SCOTLAND could be fully independent by 2026, the architect of the SNP’s Growth Commission has claimed. 

But Andrew Wilson has warned that it could take up to 10 years after independence for the introduction of a Scottish pound, and 25 years until the country “is as good as a society as somewhere like Denmark.”

In an interview with the Herald on Sunday, the former MSP also suggested that in the transition period after a Yes vote, a “council of the country” should be pulled together to lead negotiations, saying Gordon Brown and Alistair Darling could have a role to play “in making good the decision of independence.”

Not all SNP politicians were happy with Wilson's timescales. 

Angus MacNeil, the MP for Na h-Eileanan an Iar tweeted: "The life chances of many folk cannot have us havering for years."

He pointed out that the SNP conference had voted to replace the pound with a separate Scottish currency "as soon as practicable".

But in his interview, Wilson said practicable was not the same as immediately. 

Instead, Scotland would need to “accept that we don’t have monetary sovereignty for the first period after independence,” he said.

“After all, we don’t have it now,” he said. “We’d have all other powers. The monetary policy situation that we have now would continue until such a time that it’s no longer in our interests”.

He added: “We’ve big integration with the rest of the UK – mortgages, pension, wages. So if you were to say right from day one that we’ve our own currency, then you don’t know what’s going to happen to your pay, your pension.

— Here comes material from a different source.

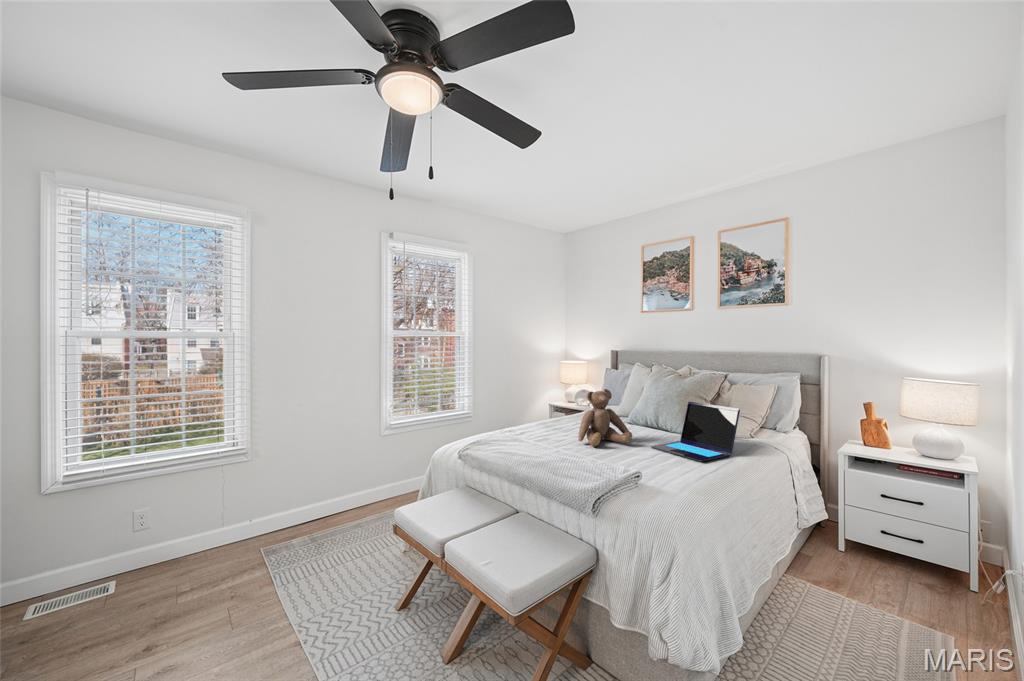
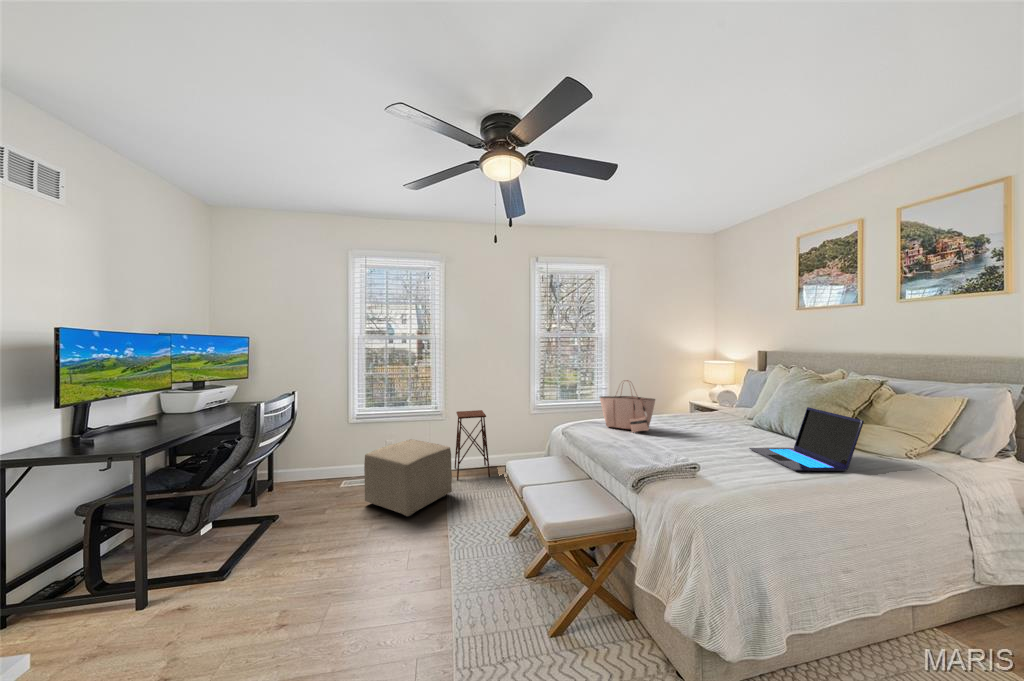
tote bag: none [495,386,558,446] -> present [600,380,655,432]
teddy bear: present [578,389,632,446] -> none [673,388,733,441]
side table: none [265,442,330,552] -> present [455,410,490,480]
ottoman: none [105,503,279,634] -> present [364,439,452,517]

"It’s risky towards the economy and also politically risky because people would be uncertain and we’d spend the whole referendum campaign talking about what would happen to mortgages and pensions – and therefore having a referendum on what would happen in the first few weeks, rather than over the next 25 years.”

Wilson told the paper that a new Scottish pound could be achieved in “five to 10 years” and warned that rushing it could “be short-term risky, politically difficult, and it would make the cost of government borrowing more expensive.”

He said that independence would be long, hard work. 

“If we’re striving to be as good as a society as somewhere like Denmark, it could take a generation – 20 or 25 years,” he said.

"To not say this would be to not tell the truth … The message needs to be ‘this will take time and hard work, but it’ll be worth it’.”

However, he also claimed there would be quick wins, with the “very act of creating a new country” attracting investment.

He said the strategy for independence campaigners has to be “to tell the truth and win the argument … paint a truthful picture of how we can earn the right to a better society by hard work over time”. 

Wilson added: “The tone has to be right, we need to be seen by the rest of the world and the UK as the opposite of those prosecuting the case for Brexit … Most people are open to persuasion if they’re properly engaged and treated with respect.

“I respect those who take on arguments. I lose interest if someone just puts a badge on their opponent and shouts at that badge. That shows they don’t have much going for them in terms of argument. If you’re attacking a person it’s a good sign you’ve lost the argument.”

Wilson has also repeated calls made in the Growth Commission’s report for an “annual solidarity payment going from Scotland to the UK to make good our inherited obligations”. 

The rest of the UK, would need to know that “we’d contribute a share of the national debt interest ongoing” he said.

Wilson believes Scotland could be fully independent by 2026. “We’re looking at the bulk of the process completed in the term of the next Scottish Parliament, by which I mean getting a vote, winning a vote, and securing the negotiations.”